Full-fledged storms are expected over the weekend.

"This is not a tropical storm," said forecaster Lixion Avila of the National Hurricane Center. "But if you have rafters in this situation, it is very dangerous."

Clinton said he is ready to resume low-level talks on Cuban refugee status and immigration, which have been going on occasionally since 1984. But he ruled out discussing other subjects and said he will not upgrade the negotiations by assigning senior officials to conduct them.

He said Castro "needs to be in consultation with his own folks. ... The people of Cuba want democracy and free markets."

Earlier in the day, Attorney General Janet Reno and Undersecretary of State Peter Tarnoff said the administration is determined not to give Castro the Washington-Havana dialogue he has long sought.

Both officials said Castro deliberately caused the crisis by throwing open the island's long-barred exit in an effort to force a dialogue with the United States and it is up to him to end it.
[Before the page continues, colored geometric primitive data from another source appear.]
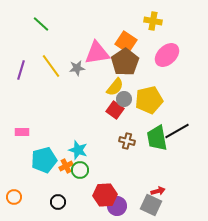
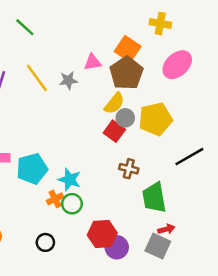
pink triangle: (97, 53) -> (93, 62), size x0.6
green trapezoid: (157, 138) -> (154, 198), moved
cyan pentagon: (44, 160) -> (32, 169), moved

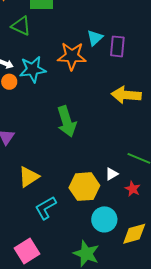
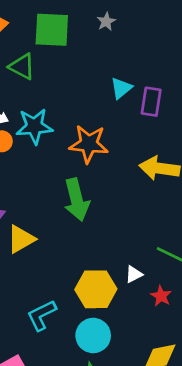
orange star: (72, 56) -> (89, 144), moved
yellow triangle: (29, 177) -> (21, 239), moved
cyan circle: (104, 219) -> (93, 335), moved

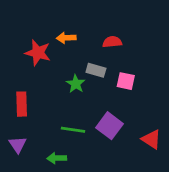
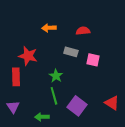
red star: (38, 53) -> (28, 56), moved
green star: (76, 84) -> (56, 76), moved
purple square: (109, 126) -> (77, 106), moved
green line: (73, 130) -> (54, 96), turned 66

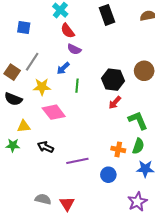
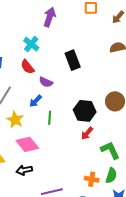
black rectangle: (107, 15) -> (73, 60), moved
red semicircle: (68, 31) -> (28, 67), moved
yellow star: (42, 87) -> (15, 120), turned 30
black arrow: (45, 147) -> (24, 170), moved, turned -35

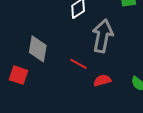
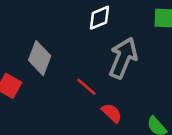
red semicircle: (102, 80) -> (112, 113), turned 48

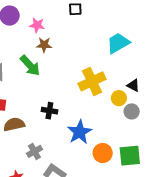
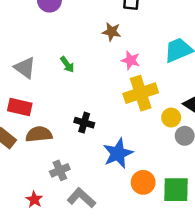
pink star: (37, 25) -> (131, 60), moved
brown star: (44, 45) -> (112, 32), moved
green arrow: (30, 66) -> (67, 64), size x0.6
But that response ignores the immediate effect of the 3,000-a-day influx of refugees on the U.S. Navy and Coast Guard and the impact of the well-watched humanitarian disaster on the American public.

In a 2{-hour late-night speech Wednesday, Castro called for negotiations not only over immigration and refugees issues but also the longstanding U.S. economic embargo and Washington's control of Guantanamo Bay Naval Base under a lease that was signed long before Castro seized power.

Clinton's refusal to talk to Castro continues a policy that was followed by eight previous presidents starting with Dwight D. Eisenhower. Republicans generally praised the president for holding firm against negotiations even though many of them were sharply critical of other elements of his policy. But a growing number of Democrats on Capitol Hill, joined by some outside experts, called for a new dialogue with Cuba.

Sen. Christopher Dodd, D-Conn., a member of the Senate Foreign Relations Committee, said that "some open negotiations with Castro makes sense. It's anachronistic not to do it."

President-elect Ernesto Zadillo of Mexico also called for talks between Washington and Havana. He offered to mediate.